Nevertheless, her approach reflected her classical European training, and she often imposed Western musical structures on the music that didn’t align with the fluid, improvisational nature of boeremusiek. Her emphasis on "authentic" boeremusiek was selective, focusing on traditional, rural forms while overlooking the evolving, hybrid versions of the genre emerging in urban areas. This idealized vision of boeremusiek as a pure, rural expression of Afrikaner identity has been critiqued for glossing over the genre’s creole roots and its connections to other marginalized communities.
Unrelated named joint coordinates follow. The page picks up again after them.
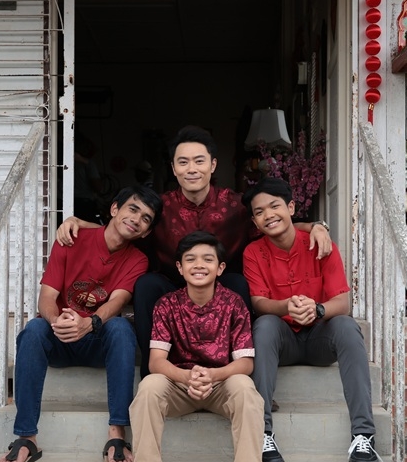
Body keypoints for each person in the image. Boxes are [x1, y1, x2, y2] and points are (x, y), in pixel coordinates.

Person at [58, 125, 333, 375]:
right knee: (146, 284)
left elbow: (273, 222)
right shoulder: (161, 207)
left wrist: (315, 226)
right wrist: (80, 223)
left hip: (220, 285)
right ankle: (153, 374)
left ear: (213, 165)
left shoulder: (236, 205)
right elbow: (124, 227)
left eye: (199, 161)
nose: (192, 169)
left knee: (239, 282)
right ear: (173, 168)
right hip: (172, 284)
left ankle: (237, 372)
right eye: (183, 162)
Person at [0, 185, 162, 462]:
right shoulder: (71, 240)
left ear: (146, 232)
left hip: (96, 340)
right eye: (132, 209)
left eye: (146, 218)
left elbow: (117, 301)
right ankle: (26, 438)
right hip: (60, 336)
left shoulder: (138, 260)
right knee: (33, 329)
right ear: (114, 209)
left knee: (121, 328)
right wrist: (57, 322)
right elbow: (47, 297)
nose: (136, 219)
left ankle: (117, 434)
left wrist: (90, 323)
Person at [129, 230, 267, 462]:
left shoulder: (234, 304)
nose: (199, 265)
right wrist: (186, 377)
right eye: (190, 259)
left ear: (220, 268)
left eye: (208, 259)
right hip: (180, 386)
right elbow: (156, 361)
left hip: (221, 385)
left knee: (245, 388)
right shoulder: (166, 305)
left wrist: (213, 376)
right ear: (179, 268)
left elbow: (246, 363)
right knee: (149, 387)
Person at [241, 177, 380, 462]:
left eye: (275, 206)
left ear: (291, 208)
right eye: (259, 212)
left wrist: (317, 310)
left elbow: (342, 302)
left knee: (346, 326)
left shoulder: (321, 244)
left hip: (319, 339)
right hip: (283, 342)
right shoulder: (253, 252)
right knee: (264, 325)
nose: (269, 215)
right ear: (254, 221)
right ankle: (262, 434)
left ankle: (363, 436)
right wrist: (286, 307)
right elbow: (258, 302)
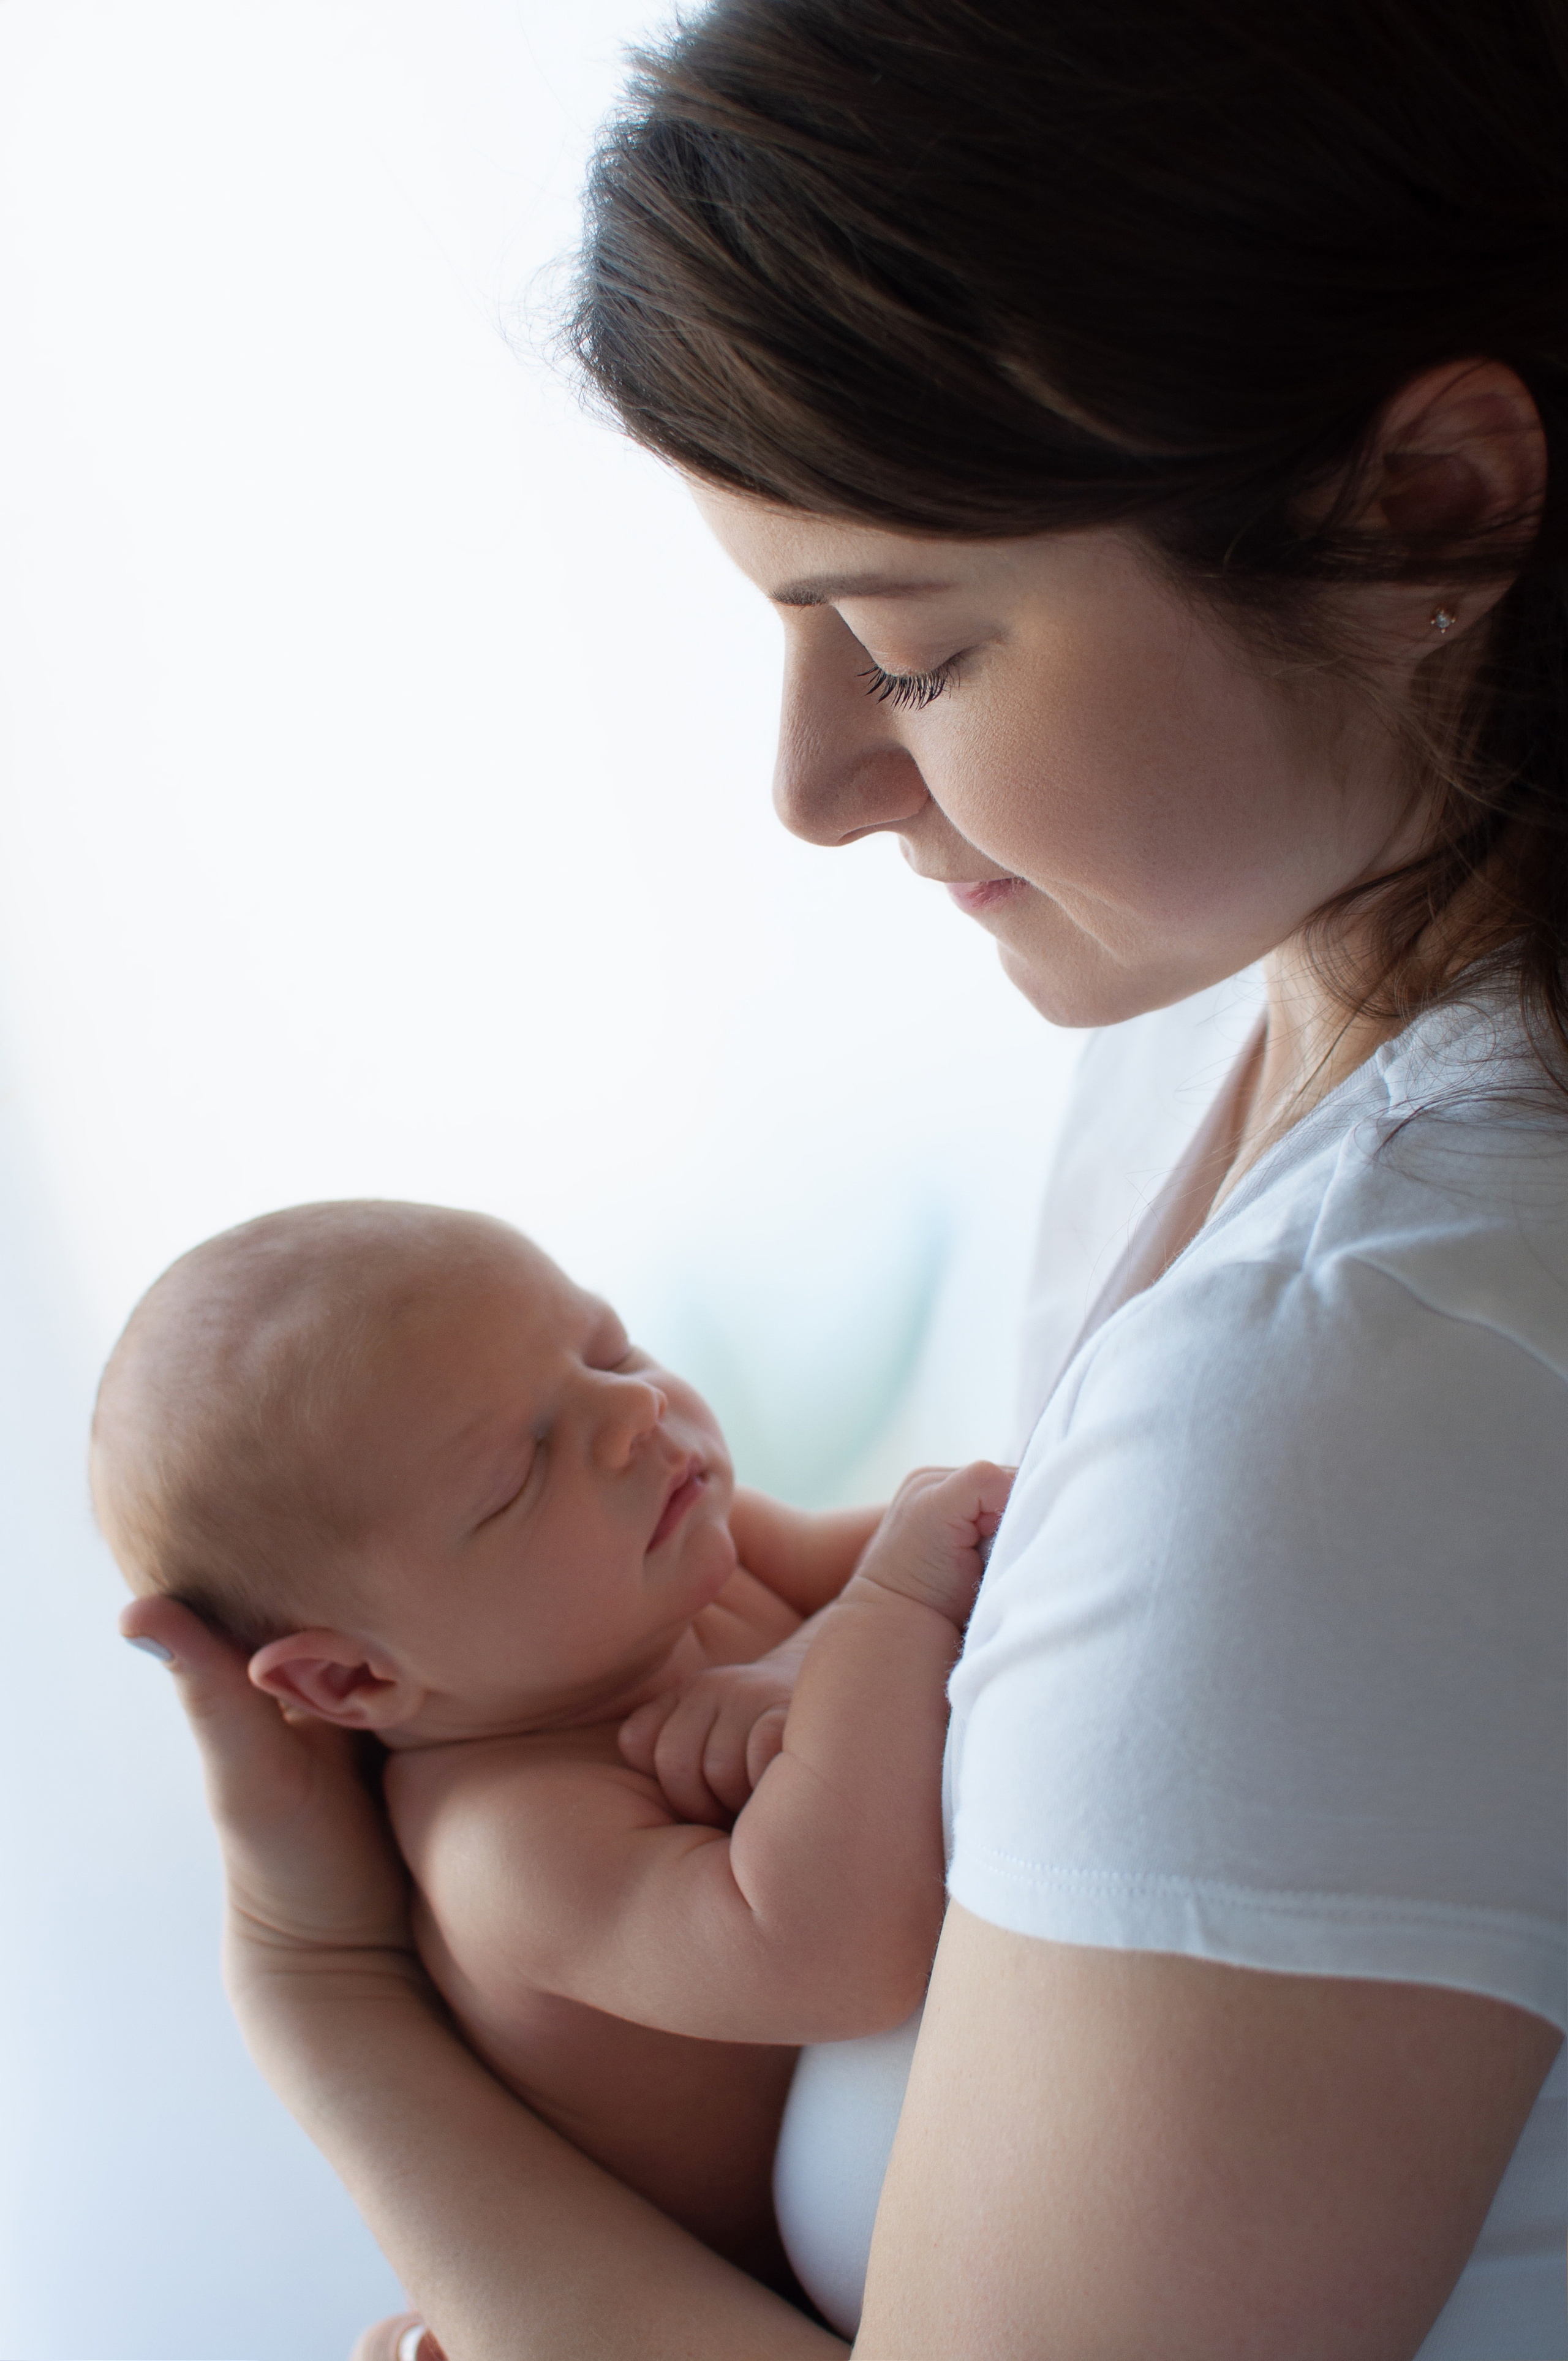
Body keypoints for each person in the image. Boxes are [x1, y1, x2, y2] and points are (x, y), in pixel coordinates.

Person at [120, 1, 1567, 2354]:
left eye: (912, 648)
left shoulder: (1363, 1375)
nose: (805, 779)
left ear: (1430, 508)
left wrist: (324, 2002)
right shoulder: (1218, 1022)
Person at [96, 1199, 1005, 2293]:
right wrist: (882, 1614)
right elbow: (838, 1952)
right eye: (518, 1471)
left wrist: (815, 1652)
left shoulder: (696, 1551)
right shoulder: (509, 1838)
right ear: (354, 1676)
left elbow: (989, 1544)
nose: (635, 1407)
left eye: (606, 1346)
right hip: (822, 2288)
== Archival holdings and transcriptions ==
Fourie’s legacy is preserved in the Jo Fourie Collection, housed at the National Film, Video and Sound Archives in Pretoria. The collection includes:
- Over 1,000 transcriptions of boeremusiek tunes
- Five diaries documenting her fieldwork
- Twelve notebooks of notations and ethnographic notes
- Personal correspondence and photographs
- Fragments of an unfinished memoir

While this collection is a vital resource for scholars, it also reflects the biases of her approach. Her transcriptions favor a static, "pure" form of boeremusiek over the more dynamic, hybrid versions that were becoming popular in urban centers during her lifetime.

== Uit die jaar vroeg: Bringing boeremusiek to the public ==
In 1952, Fourie’s work reached a national audience through the South African Broadcasting Corporation’s (SABC) radio program Uit die jaar vroeg ("From Years of Yore"). The program featured performances of boeremusiek tunes that Fourie had collected, aiming to preserve the genre by broadcasting it to a wider audience. This marked an important milestone in bringing boeremusiek into public consciousness, and Fourie’s contributions were central to the program’s success.

However, the program also highlighted some of the tensions inherent in Fourie’s work. The orchestras chosen to perform the music, including those led by Hendrik Susan and Hansie van Loggerenberg, often introduced modern elements such as jazz rhythms and syncopation, which clashed with Fourie’s more traditional, purist approach. This reflected the challenges of preserving an older, rural musical tradition in the face of rapid social and cultural change.

== Critical perspectives on Fourie's legacy ==
Jo Fourie’s work as South Africa’s first female ethnomusicologist was pioneering. She played a key role in preserving an important part of the country’s cultural heritage at a time when boeremusiek was at risk of being forgotten, and her careful documentation helped ensure that this music would endure and be recognized as an integral part of Afrikaner identity.

At the same time, Fourie’s vision of boeremusiek was shaped by the racial and political context of apartheid South Africa. Her focus on an idealized version of the genre as a symbol of rural Afrikaner purity often excluded the genre’s more diverse influences, including its creole roots and connections to black and colored South African traditions. Her work has been critiqued for reinforcing an exclusionary, nationalist narrative, rather than acknowledging the broader social and cultural dynamics at play in South African music.